2 minute read

Recently I was reminded about a query tuning technique that I have learned some time ago. I would to share it with everyone so it can also benefit you.

TL/DR

By explicity starting transactions for INSERT statements, it might improve the time it take to complete them.

See by yourself

It is rather easy to show the difference it makes. Let’s create an empty database and table with a single column, as always do this on a test/personal system and don’t play around on production servers!

Implicit transaction

I explicitely set a nice size for the data and the log files, so they don’t have to autogrow during the testing. Be aware that I’m running my tests on a Docker container running Ubuntu, some settings might differ!

CREATE DATABASE [ExpImp]
ON
( NAME = Sales_dat,
    FILENAME = '/var/opt/mssql/data/ExpImp.mdf',
    SIZE = 1000MB,
    MAXSIZE = 5000MB,
    FILEGROWTH = 250MB )
LOG ON
( NAME = Sales_log,
    FILENAME = '/var/opt/mssql/data/ExpImp_log.ldf',
    SIZE = 1000MB,
    MAXSIZE = 2000MB,
    FILEGROWTH = 250MB );
GOGO

USE [ImpExp];
GO

CREATE TABLE [dbo].[t] (
    C1 INT NOT NULL
);

Next step is to insert sample data into the table. I will use a while loop and insert the counter value into the C1 column. In this case I will insert 100K rows.

DECLARE @Counter INT = 1

WHILE @Counter <= 100000
BEGIN
    INSERT T (C1)
    VALUES (@Counter)

    SET @Counter = @Counter + 1
END
GO

This statement runs for an average of 13 minutes for multiple runs on my system.

Explicit transaction

First clean the table

TRUNCATE TABLE [dbo].[t];
GO

Now redo the insert, but adding the explicit start and commit to the transacation.

BEGIN TRAN
    DECLARE @Counter INT = 1

    WHILE @Counter <= 100000
    BEGIN
            INSERT T (C1)
            VALUES (@Counter)
        
            SET @Counter = @Counter + 1
    END
 
 COMMIT TRAN

This statement runs for an averare of 30 seconds for mutliple runs on my system. This is 25X decrease in required time!

Why

If you look at the output of the undocumented function sys.fn_dblog(NULL, NULL) you can see what is written to the transaction log during the execution of the query. You’ll find a pattern:

LOP_BEGIN_XACT
LOP_INSERT_ROWS
LOP_COMMIT_XACT
LOP_BEGIN_XACT
LOP_INSERT_ROWS
LOP_COMMIT_XACT

For every row we insert:

  1. An (implicit) transaction is started
  2. A row is inserted
  3. The (implicit) transaction is committed

This will add up to 300000 log records (and thus size).
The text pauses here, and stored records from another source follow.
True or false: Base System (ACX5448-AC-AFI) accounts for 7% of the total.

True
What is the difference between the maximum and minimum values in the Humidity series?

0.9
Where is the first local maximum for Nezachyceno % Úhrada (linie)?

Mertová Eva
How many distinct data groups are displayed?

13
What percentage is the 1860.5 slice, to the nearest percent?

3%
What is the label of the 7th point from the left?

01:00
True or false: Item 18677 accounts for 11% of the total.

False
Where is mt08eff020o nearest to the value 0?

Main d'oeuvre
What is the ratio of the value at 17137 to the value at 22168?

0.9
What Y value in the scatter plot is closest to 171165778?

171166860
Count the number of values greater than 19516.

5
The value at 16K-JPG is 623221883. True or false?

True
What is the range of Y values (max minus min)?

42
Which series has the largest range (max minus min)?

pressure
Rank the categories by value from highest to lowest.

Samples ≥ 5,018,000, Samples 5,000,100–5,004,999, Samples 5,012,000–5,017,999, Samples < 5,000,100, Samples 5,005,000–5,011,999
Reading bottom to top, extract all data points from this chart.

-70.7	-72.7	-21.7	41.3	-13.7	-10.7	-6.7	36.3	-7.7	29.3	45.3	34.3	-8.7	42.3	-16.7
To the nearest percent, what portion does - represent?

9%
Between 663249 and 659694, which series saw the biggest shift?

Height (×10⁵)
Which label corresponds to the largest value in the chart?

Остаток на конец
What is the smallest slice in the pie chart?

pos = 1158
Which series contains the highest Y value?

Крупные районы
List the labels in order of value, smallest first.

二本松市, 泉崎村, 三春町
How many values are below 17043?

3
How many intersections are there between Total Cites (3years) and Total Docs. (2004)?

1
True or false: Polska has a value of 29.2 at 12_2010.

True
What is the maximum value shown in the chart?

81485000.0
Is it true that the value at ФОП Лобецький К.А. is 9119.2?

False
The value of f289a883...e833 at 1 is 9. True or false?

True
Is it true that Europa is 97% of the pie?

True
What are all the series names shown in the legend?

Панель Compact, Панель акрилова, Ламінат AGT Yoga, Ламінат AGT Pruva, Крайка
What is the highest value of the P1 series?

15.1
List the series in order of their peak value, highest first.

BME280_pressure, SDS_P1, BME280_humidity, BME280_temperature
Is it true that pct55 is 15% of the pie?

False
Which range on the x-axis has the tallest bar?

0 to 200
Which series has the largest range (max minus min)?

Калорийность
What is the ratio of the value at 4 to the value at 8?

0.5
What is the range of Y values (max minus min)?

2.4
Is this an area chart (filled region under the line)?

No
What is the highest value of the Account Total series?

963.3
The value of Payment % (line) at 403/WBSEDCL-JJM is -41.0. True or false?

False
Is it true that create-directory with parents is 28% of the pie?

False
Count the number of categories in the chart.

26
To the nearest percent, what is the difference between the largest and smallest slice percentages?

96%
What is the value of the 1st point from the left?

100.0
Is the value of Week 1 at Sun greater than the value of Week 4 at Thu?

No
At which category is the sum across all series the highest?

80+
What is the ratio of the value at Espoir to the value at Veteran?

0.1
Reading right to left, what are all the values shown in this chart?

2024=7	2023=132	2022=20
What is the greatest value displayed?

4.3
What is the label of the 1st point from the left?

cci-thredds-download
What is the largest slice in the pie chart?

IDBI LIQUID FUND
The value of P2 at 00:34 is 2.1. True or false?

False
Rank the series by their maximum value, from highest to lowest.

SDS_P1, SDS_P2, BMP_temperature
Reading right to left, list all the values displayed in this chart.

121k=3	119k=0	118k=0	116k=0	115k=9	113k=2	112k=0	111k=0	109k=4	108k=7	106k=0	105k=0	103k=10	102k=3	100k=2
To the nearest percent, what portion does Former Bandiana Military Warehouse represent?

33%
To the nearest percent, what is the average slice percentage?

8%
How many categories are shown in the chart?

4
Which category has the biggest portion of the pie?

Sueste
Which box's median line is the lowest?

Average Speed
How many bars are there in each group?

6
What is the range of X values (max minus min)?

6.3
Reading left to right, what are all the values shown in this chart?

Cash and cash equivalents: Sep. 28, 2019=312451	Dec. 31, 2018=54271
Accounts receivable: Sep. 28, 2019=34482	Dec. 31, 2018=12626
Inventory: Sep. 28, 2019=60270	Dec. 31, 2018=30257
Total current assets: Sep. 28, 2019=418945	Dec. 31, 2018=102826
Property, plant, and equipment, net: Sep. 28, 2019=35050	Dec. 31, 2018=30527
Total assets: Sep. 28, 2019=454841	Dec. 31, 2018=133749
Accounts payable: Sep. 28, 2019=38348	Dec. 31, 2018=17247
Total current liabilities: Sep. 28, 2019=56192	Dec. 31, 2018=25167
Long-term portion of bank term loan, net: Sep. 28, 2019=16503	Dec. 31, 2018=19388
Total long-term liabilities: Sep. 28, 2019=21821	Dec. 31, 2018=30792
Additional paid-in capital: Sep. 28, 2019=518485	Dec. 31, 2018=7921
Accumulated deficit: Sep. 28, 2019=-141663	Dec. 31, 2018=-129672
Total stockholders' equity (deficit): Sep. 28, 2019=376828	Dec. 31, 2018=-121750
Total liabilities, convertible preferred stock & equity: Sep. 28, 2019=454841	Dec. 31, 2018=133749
In comparison with the explicit transaction, the pattern changes to:

LOP_BEGIN_XACT
LOP_INSERT_ROWS
LOP_INSERT_ROWS
...
LOP_INSERT_ROWS
LOP_INSERT_ROWS
LOP_COMMIT_XACT

This is what happens now:

  1. The (explicit) transaction is started
  2. All the rows are inserted
  3. The (explicit) transactoin is committed

This will add up to 100002 log records in the transaction log, 1 for starting the transaction, 1 for committing the transaction and 100000 inserts.

Conclusion

Just by explicitely starting and committing transactions in INSERT statements will improve the speed of the statement and will reduce your footprint on the transaction log (both in required space and writing to it).

As always, don’t just copy the code and apply it to a production system. Test the scenario on test systems and only apply them after quality control!